Donnerstag, 10. Januar 2019

BLUE RUIN (Jeremy Saulnier, 2013)

I'm not used to talking this much.

Zu Beginn des Films beobachten wir den Obdachlosen Dwight Evans dabei, wie er in ein fremdes Haus einbricht, um dort ein Bad zu nehmen und auf einem Jahrmarkt die Müllsäcke nach verwertbaren Dingen durchsucht. Nachts hält er sich in seinem alten, verrosteten blauen Pontiac auf, den er am Strand geparkt hat. Als ihm eines Tages die Polizei mitteilt, dass der Mörder seiner Eltern freigelassen werden soll, beschließt er spontan, sich an ihm zu rächen. Obwohl seine Versuche, sich eine Schusswaffe zu besorgen, scheitern, gelingt es ihm, den Mörder zu richten.

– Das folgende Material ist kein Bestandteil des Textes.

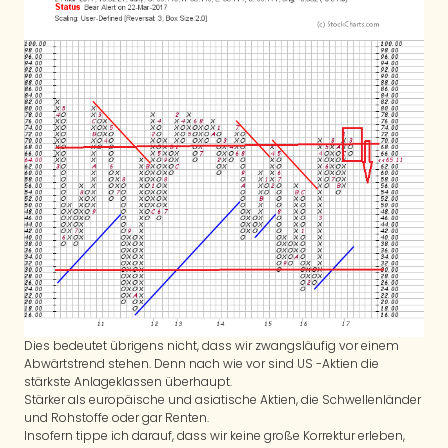
Dies bedeutet übrigens nicht, dass wir zwangsläufig vor einem
Abwärtstrend stehen. Denn nach wie vor sind US -Aktien die
stärkste Anlageklassen überhaupt.
Stärker als europäische und asiatische Aktien, die Schwellenländer
und Rohstoffe oder gar Renten.
Insofern tippe ich darauf, dass wir keine große Korrektur erleben,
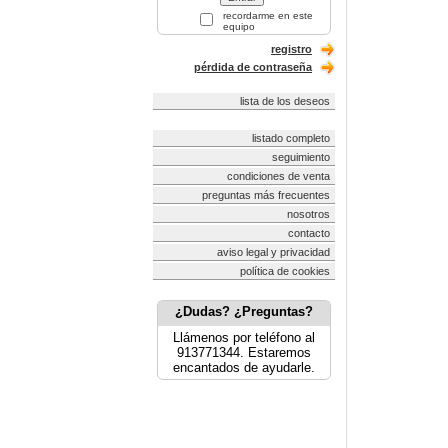
recordarme en este
equipo
registro
pérdida de contraseña
lista de los deseos
listado completo
seguimiento
condiciones de venta
preguntas más frecuentes
nosotros
contacto
aviso legal y privacidad
política de cookies
¿Dudas? ¿Preguntas?
Llámenos por teléfono al
913771344. Estaremos
encantados de ayudarle.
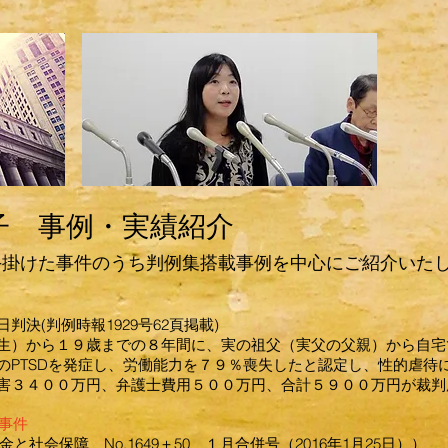
子 事例・実績紹介
手掛けた事件のうち判例集搭載事例を中心にご紹介いた
決(判例時報1929号62頁掲載)
生）から１９歳までの８年間に、実の祖父（実父の父親）から自宅
のPTSDを発症し、労働能力を７９％喪失したと認定し、性的虐待
害３４００万円、弁護士費用５００万円、合計５９００万円が裁判
事件
金と社会保障 No.1649＋50 １月合併号（2016年1月25日））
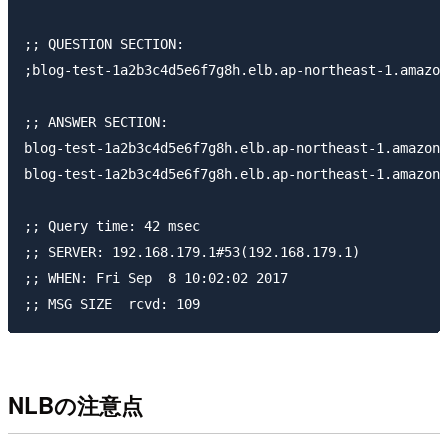
;; QUESTION SECTION:

;blog-test-1a2b3c4d5e6f7g8h.elb.ap-northeast-1.amazonaw
;; ANSWER SECTION:

blog-test-1a2b3c4d5e6f7g8h.elb.ap-northeast-1.amazonaws.com. 60	IN A 1
blog-test-1a2b3c4d5e6f7g8h.elb.ap-northeast-1.amazonaws.com. 60	IN A 5
;; Query time: 42 msec

;; SERVER: 192.168.179.1#53(192.168.179.1)

;; WHEN: Fri Sep  8 10:02:02 2017

NLBの注意点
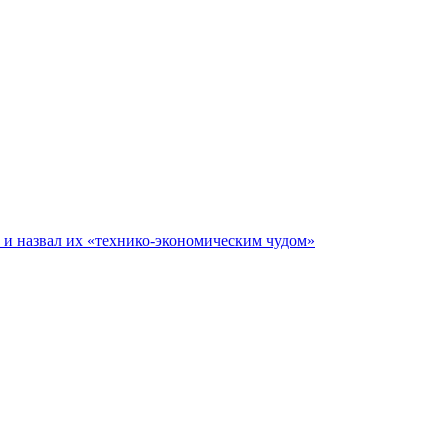
е и назвал их «технико-экономическим чудом»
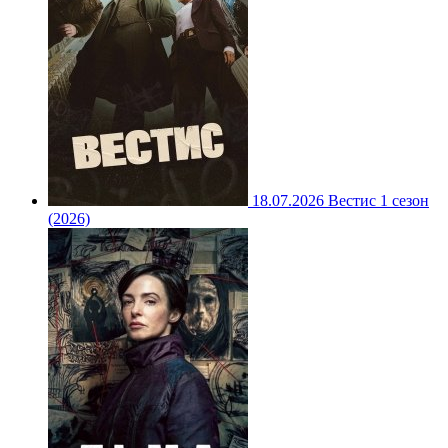
18.07.2026
Вестис 1 сезон
(2026)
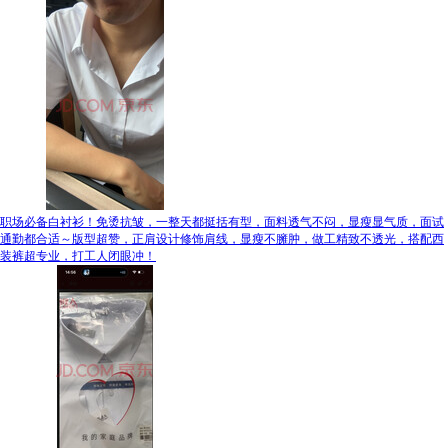
职场必备白衬衫！免烫抗皱，一整天都挺括有型，面料透气不闷，显瘦显气质，面试
通勤都合适～版型超赞，正肩设计修饰肩线，显瘦不臃肿，做工精致不透光，搭配西
装裤超专业，打工人闭眼冲！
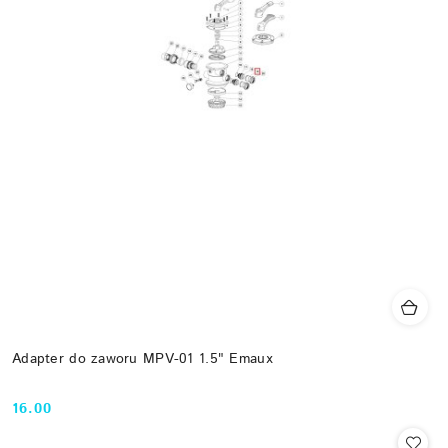
Adapter do zaworu MPV-01 1.5" Emaux
16.00
Cena:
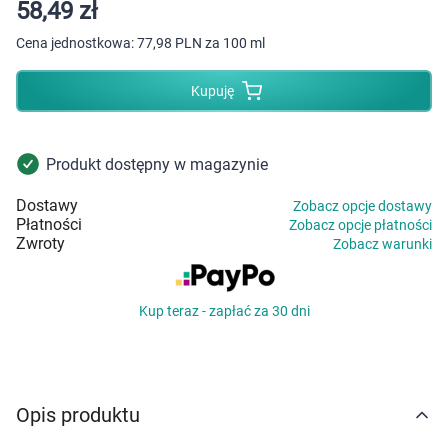
Dziecko
58,49 zł
Cena jednostkowa:
77,98 PLN za 100 ml
Higiena
Kupuję
Kosmetyki
Mężczyzna
Produkt dostępny w magazynie
Dostawy
Zobacz opcje dostawy
Zdrowy styl życia
Płatności
Zobacz opcje płatności
Zwroty
Zobacz warunki
Zabawki
Kup teraz - zapłać za 30 dni
Sprzęt medyczny
Motoryzacja
Opis produktu
Grupy produktowe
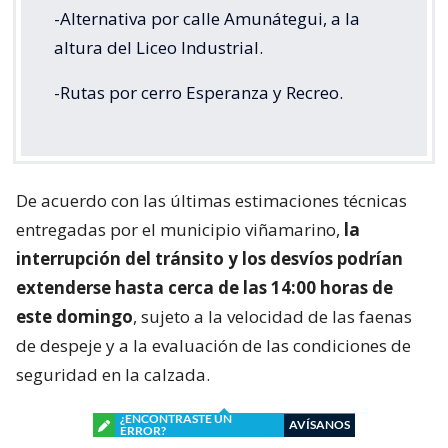
-Alternativa por calle Amunátegui, a la
altura del Liceo Industrial.
-Rutas por cerro Esperanza y Recreo.
De acuerdo con las últimas estimaciones técnicas
entregadas por el municipio viñamarino,
la
interrupción del tránsito y los desvíos podrían
extenderse hasta cerca de las 14:00 horas de
este domingo
, sujeto a la velocidad de las faenas
de despeje y a la evaluación de las condiciones de
seguridad en la calzada.
¿ENCONTRASTE UN
AVÍSANOS
ERROR?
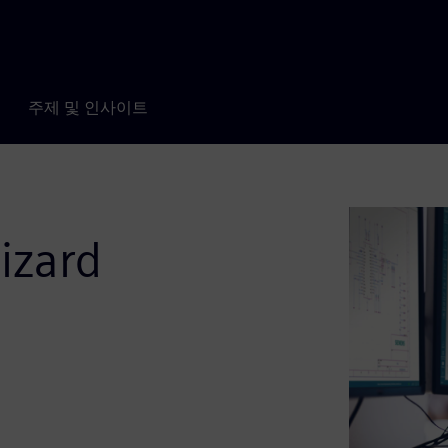
주제 및 인사이트
izard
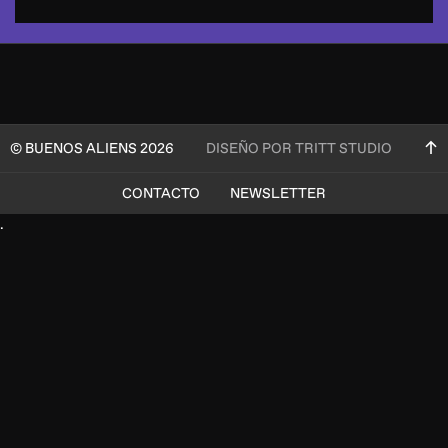
© BUENOS ALIENS 2026
DISEÑO POR TRITT STUDIO
CONTACTO
NEWSLETTER
.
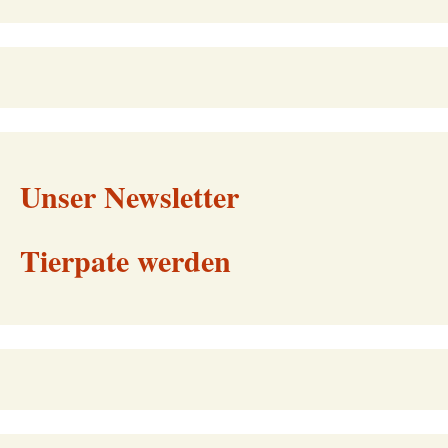
Unser Newsletter
Tierpate werden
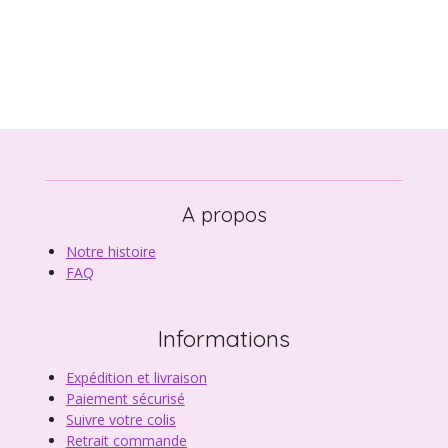
A propos
Notre histoire
FAQ
Informations
Expédition et livraison
Paiement sécurisé
Suivre votre colis
Retrait commande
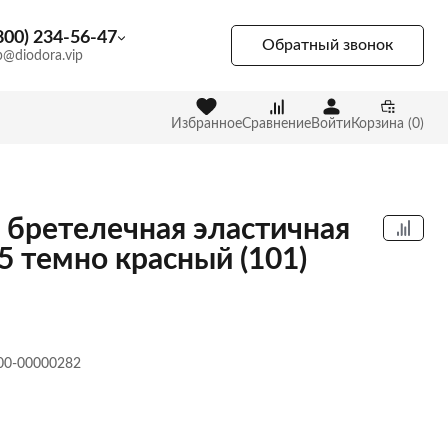
800) 234-56-47
Обратный звонок
p@diodora.vip
Избранное
Сравнение
Войти
Корзина (0)
 бретелечная эластичная
5 темно красный (101)
 00-00000282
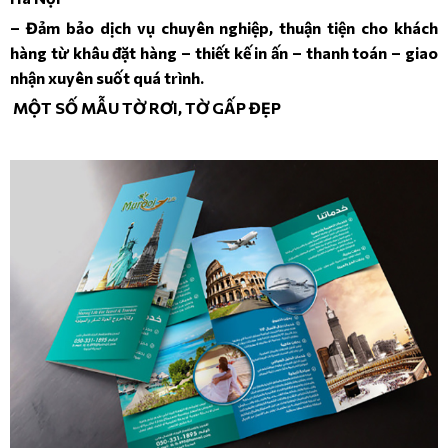
– Đảm bảo dịch vụ chuyên nghiệp, thuận tiện cho khách
hàng từ khâu đặt hàng – thiết kế in ấn – thanh toán – giao
nhận xuyên suốt quá trình.
MỘT SỐ MẪU TỜ RƠI, TỜ GẤP ĐẸP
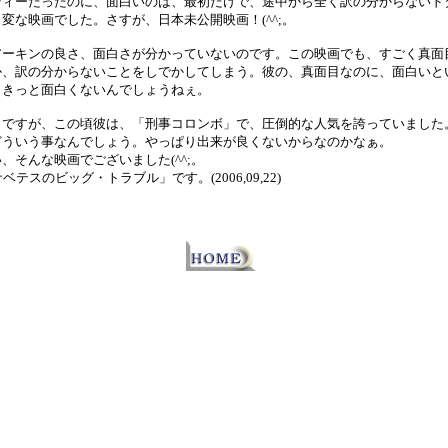
ディーだったのに、面白いのは、最初だけで、途中から全く訳の分からないド
変な映画でした。さすが、日本未公開映画！(^^;。
アーキンの良さ、面白さが分かっていないのです。この映画でも、すごく真面
か、訳の分からないことをしでかしてしまう。彼の、真面目なのに、面白いと
、きっと面白くないんでしょうねぇ。
クですが、この頃彼は、「刑事コロンボ」で、圧倒的な人気を誇っていました
どういう事なんでしょう。やっぱり出来が良くないからなのかなぁ。
、そんな映画でございました(^^;。
テスのビッグ・トラブル」です。(2006,09,22)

Blöderweise muss er dabei sein Auto zurücklassen, was dessen Brüdern Rückschlüsse auf seine Identität erlaubt. Dadurch setzt er eine unaufhaltsame Spirale der Gewalt in Gang, denn das Auto ist unter der Adresse seiner toten Eltern registriert, wo nun seine Schwester mit ihren kleinen Kindern residiert. Und so wird aus dem ursprünglich geplanten singulären Vergeltungsakt schnell eine veritable Familienfehde. Keiner der Beteiligten informiert die Polizei. Vielmehr will man das nach alter Tradition selbst regeln, gemäß dem biblischen Motto „Auge um Auge, Zahn um Zahn“. 

Selten bin ich die Sichtung eines Films so unvorbereitet angegangen wie die von Blue Ruin. Ich wusste vorher nicht, worum es in dem Film geht, von dem Regisseur hatte ich noch nie etwas gehört und sämtliche Darsteller waren mir völlig unbekannt. Lediglich Amy Hargreaves habe ich schon mal in irgendeinem Film gesehen, ansonsten allesamt unbeschriebene Blätter. Umso erfreulicher, dass die Sichtung bei mir einen nachhaltigen Eindruck hinterlassen hat.

Jeremy Saultier ist mit seiner zweiten Regiearbeit ein ganz ausgezeichneter kleiner Film gelungen, der mich durch seine ruhige und unaufgeregte Erzählweise regelrecht begeisterte. Dialoge werden nur sparsam eingesetzt, teilweise wird minutenlang gar nichts gesprochen. Auch die Vorgeschichte – der Mord an den Eltern – wird nur kurz angerissen. Filmen, die den Zuschauer nicht vollquasseln und mit Informationen überfluten, bin ich seit jeher gewogen. Blue Ruin ist dafür ein Musterbeispiel: Der Zuschauer erfährt nach und nach alles was er wissen muss, zusätzliche Details dienen allenfalls der stimmungsvollen Ausgestaltung einzelner Szenen.

Das geringe Budget von gut 400.000 Dollar sieht man dem Film zwar an, jedoch macht es sich nicht negativ bemerkbar, sondern lässt die Macher aufgrund des bei der Produktion an den Tag gelegten Enthusiasmus nur noch sympathischer erscheinen. Das beschauliche Hinterland Virginias, in dem die Zeit stehen geblieben zu sein scheint, bildet den perfekten Rahmen für die Geschichte und der mir bislang völlig unbekannte Macon Blair, bei dem es sich um einen Freund des Regisseurs handelt, trägt den Film souverän auf seinen schmächtigen Schultern.

Das Ende mündet dann in die zu erwartende Eskalation und lässt alle Beteiligten als Verlierer zurück. Aber immerhin ist der Rachedurst gestillt.